● Material provided:

● ● ● ●

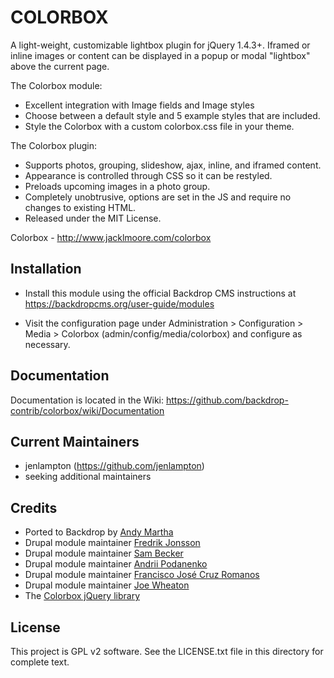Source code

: COLORBOX
========

A light-weight, customizable lightbox plugin for jQuery 1.4.3+. Iframed or
inline images or content can be displayed in a popup or modal "lightbox" above
the current page.

The Colorbox module:

* Excellent integration with Image fields and Image styles
* Choose between a default style and 5 example styles that are included.
* Style the Colorbox with a custom colorbox.css file in your theme.

The Colorbox plugin:

* Supports photos, grouping, slideshow, ajax, inline, and iframed content.
* Appearance is controlled through CSS so it can be restyled.
* Preloads upcoming images in a photo group.
* Completely unobtrusive, options are set in the JS and require no changes to existing HTML.
* Released under the MIT License.

Colorbox - http://www.jacklmoore.com/colorbox


Installation
------------

- Install this module using the official Backdrop CMS instructions at
  https://backdropcms.org/user-guide/modules

- Visit the configuration page under Administration > Configuration > Media >
  Colorbox (admin/config/media/colorbox) and configure as necessary.


Documentation
-------------

Documentation is located in the Wiki:
https://github.com/backdrop-contrib/colorbox/wiki/Documentation


Current Maintainers
-------------------

- jenlampton (https://github.com/jenlampton)
- seeking additional maintainers


Credits
-------

- Ported to Backdrop by [Andy Martha](https://github.com/biolithic)
- Drupal module maintainer [Fredrik Jonsson](https://drupal.org/user/5546)
- Drupal module maintainer [Sam Becker](https://www.drupal.org/u/sam152)
- Drupal module maintainer [Andrii Podanenko](https://www.drupal.org/u/podarok)
- Drupal module maintainer [Francisco José Cruz Romanos](https://www.drupal.org/u/grisendo)
- Drupal module maintainer [Joe Wheaton](https://www.drupal.org/u/jdwfly)
- The [Colorbox jQuery library](http://www.jacklmoore.com)


License
-------

This project is GPL v2 software. See the LICENSE.txt file in this directory for
complete text.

● ● ● ●

● Work to complete: This task calls for an exact reproduction of the lines that start at the one containing "- Drupal module maintainer [Joe" and continue to the end of the entries above.

● Answer for this exercise:
- Drupal module maintainer [Joe Wheaton](https://www.drupal.org/u/jdwfly)
- The [Colorbox jQuery library](http://www.jacklmoore.com)


License
-------

This project is GPL v2 software. See the LICENSE.txt file in this directory for
complete text.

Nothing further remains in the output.